▶ **Instructions for the task**:
Restate the records word for word. Include no pictures.
── Extracted records ──
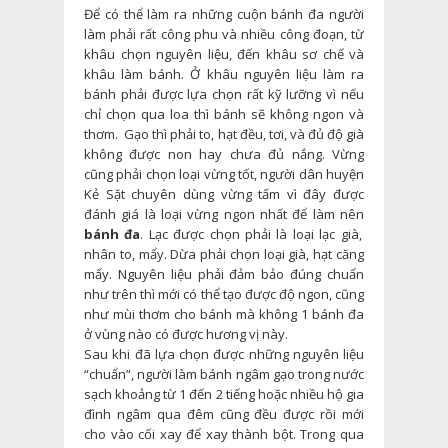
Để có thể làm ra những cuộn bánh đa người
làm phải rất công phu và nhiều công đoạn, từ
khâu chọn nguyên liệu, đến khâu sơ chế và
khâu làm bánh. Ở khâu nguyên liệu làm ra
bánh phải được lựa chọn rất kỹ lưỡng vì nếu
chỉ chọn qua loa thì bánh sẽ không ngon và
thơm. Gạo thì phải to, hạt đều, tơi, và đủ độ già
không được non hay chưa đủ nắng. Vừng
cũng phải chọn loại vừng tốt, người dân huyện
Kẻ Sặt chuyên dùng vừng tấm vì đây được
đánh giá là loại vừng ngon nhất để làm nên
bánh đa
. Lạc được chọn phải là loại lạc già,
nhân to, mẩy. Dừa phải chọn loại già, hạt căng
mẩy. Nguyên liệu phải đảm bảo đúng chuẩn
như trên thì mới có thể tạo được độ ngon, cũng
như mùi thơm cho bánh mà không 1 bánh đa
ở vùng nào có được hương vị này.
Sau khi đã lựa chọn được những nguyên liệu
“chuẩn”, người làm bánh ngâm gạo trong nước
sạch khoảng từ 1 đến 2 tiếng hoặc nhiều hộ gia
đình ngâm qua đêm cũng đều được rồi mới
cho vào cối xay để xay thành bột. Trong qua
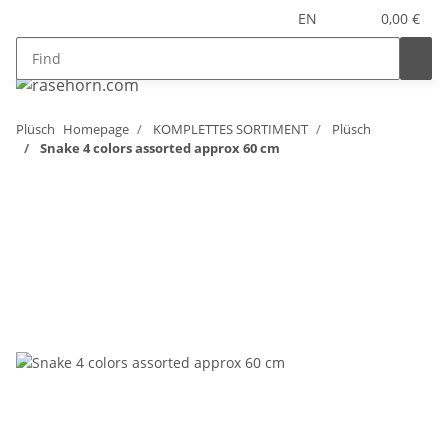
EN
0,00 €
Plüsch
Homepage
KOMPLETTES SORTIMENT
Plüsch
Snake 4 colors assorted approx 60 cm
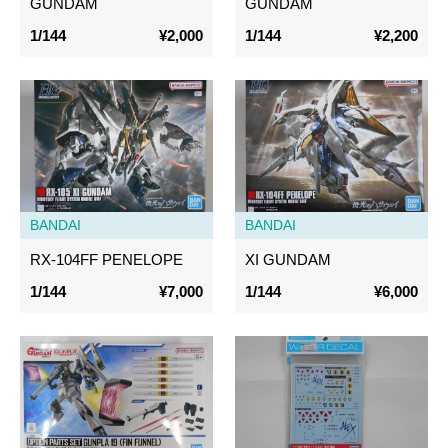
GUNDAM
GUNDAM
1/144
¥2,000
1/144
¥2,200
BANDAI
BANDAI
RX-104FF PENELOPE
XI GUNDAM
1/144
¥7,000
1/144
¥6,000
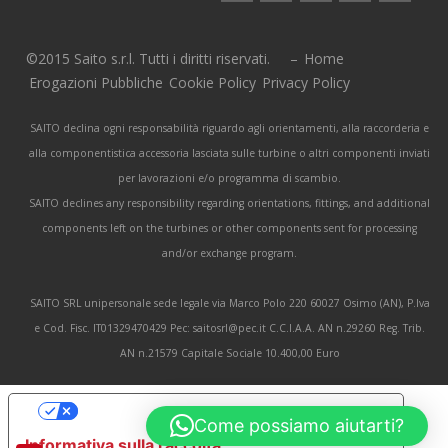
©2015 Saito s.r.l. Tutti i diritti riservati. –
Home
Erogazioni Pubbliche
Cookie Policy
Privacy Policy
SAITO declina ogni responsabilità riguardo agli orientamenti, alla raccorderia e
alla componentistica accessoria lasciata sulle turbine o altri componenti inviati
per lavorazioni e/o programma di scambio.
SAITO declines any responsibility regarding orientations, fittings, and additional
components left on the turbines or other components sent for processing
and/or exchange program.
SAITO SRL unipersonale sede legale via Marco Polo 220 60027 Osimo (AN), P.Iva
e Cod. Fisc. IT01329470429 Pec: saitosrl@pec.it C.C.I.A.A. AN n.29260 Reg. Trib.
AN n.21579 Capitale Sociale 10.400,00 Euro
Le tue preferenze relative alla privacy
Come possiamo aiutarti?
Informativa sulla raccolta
───
▶ **Written answer**:
Để có thể làm ra những cuộn bánh đa người
làm phải rất công phu và nhiều công đoạn, từ
khâu chọn nguyên liệu, đến khâu sơ chế và
khâu làm bánh. Ở khâu nguyên liệu làm ra
bánh phải được lựa chọn rất kỹ lưỡng vì nếu
chỉ chọn qua loa thì bánh sẽ không ngon và
thơm. Gạo thì phải to, hạt đều, tơi, và đủ độ già
không được non hay chưa đủ nắng. Vừng
cũng phải chọn loại vừng tốt, người dân huyện
Kẻ Sặt chuyên dùng vừng tấm vì đây được
đánh giá là loại vừng ngon nhất để làm nên
bánh đa
. Lạc được chọn phải là loại lạc già,
nhân to, mẩy. Dừa phải chọn loại già, hạt căng
mẩy. Nguyên liệu phải đảm bảo đúng chuẩn
như trên thì mới có thể tạo được độ ngon, cũng
như mùi thơm cho bánh mà không 1 bánh đa
ở vùng nào có được hương vị này.
Sau khi đã lựa chọn được những nguyên liệu
“chuẩn”, người làm bánh ngâm gạo trong nước
sạch khoảng từ 1 đến 2 tiếng hoặc nhiều hộ gia
đình ngâm qua đêm cũng đều được rồi mới
cho vào cối xay để xay thành bột. Trong qua
EN
0,00 €
Plüsch
Homepage
KOMPLETTES SORTIMENT
Plüsch
Snake 4 colors assorted approx 60 cm
GUNDAM
GUNDAM
1/144
¥2,000
1/144
¥2,200
BANDAI
BANDAI
RX-104FF PENELOPE
XI GUNDAM
1/144
¥7,000
1/144
¥6,000
©2015 Saito s.r.l. Tutti i diritti riservati. –
Home
Erogazioni Pubbliche
Cookie Policy
Privacy Policy
SAITO declina ogni responsabilità riguardo agli orientamenti, alla raccorderia e
alla componentistica accessoria lasciata sulle turbine o altri componenti inviati
per lavorazioni e/o programma di scambio.
SAITO declines any responsibility regarding orientations, fittings, and additional
components left on the turbines or other components sent for processing
and/or exchange program.
SAITO SRL unipersonale sede legale via Marco Polo 220 60027 Osimo (AN), P.Iva
e Cod. Fisc. IT01329470429 Pec: saitosrl@pec.it C.C.I.A.A. AN n.29260 Reg. Trib.
AN n.21579 Capitale Sociale 10.400,00 Euro
Le tue preferenze relative alla privacy
Come possiamo aiutarti?
Informativa sulla raccolta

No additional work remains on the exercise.